The plant started making the 2023 models earlier this year, but the launch of the reworked vehicle was plagued by software problems and parts shortages.
Week-by-week production cancelations resulted in about six down weeks during the first three months of the year.
As a consequence, the plant produced the fewest Escapes during the January-March period in at least four years — significantly fewer than in 2021, when the worldwide semiconductor shortage roiled the industry, according to WDRB’s analysis of Ford figures.
The situation underscores uncertainty about the future of the Escape, which makes up a smaller share of Ford’s portfolio than it did five years ago. In addition to the proliferation of similarly sized vehicles made by competitors, Ford’s own Bronco Sport launched in 2021 has eaten into the Escape’s market share.
“The Escape doesn't move as much; there's a lot of them on the road, a ton of them in the used car market. So, they want to force people — if you want that size of vehicle, here comes a Bronco Sport; it's fresher, it’s more urban,” said Joseph McCabe, CEO of AutoForecast Solutions, an industry consulting firm.
UAW leaders have said they will push for a long-term commitment to Louisville Assembly Plant as part of the union’s contract negotiations with Ford later this year.
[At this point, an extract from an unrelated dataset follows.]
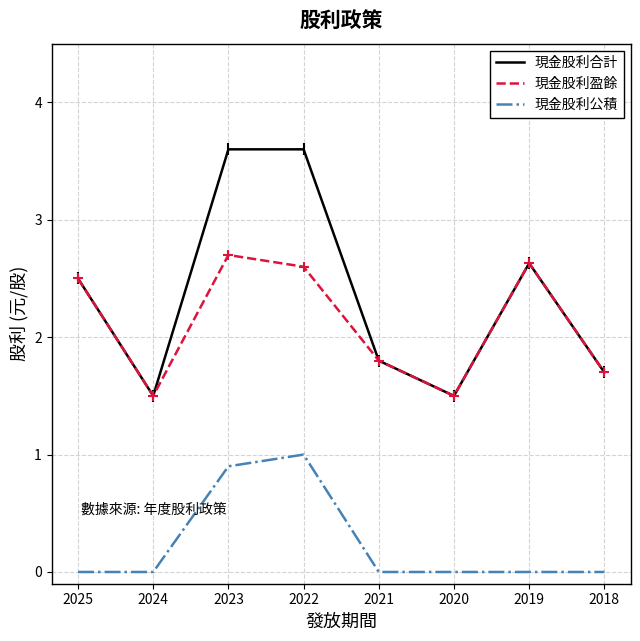

Is it true that 現金股利合計 equals 2.5 at 2025?

True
RELATED: ‘Protect what we have’ | At Ford's Louisville Assembly Plant, Escape’s decline raises questions about future
AutoForecast Solutions sees LAP transitioning to making an electric vehicle in 2026. McCabe said such a move would make sense given that LAP is the closest assembly plant to BlueOval SK, the $5.8 billion EV battery factory that Ford and Korean partner SK On are building in Hardin County, Ky.
“The battery plant proximity is a major win in that (decision),” McCabe said, “but who knows what comes out of the next negotiations and what plants get the capacity.”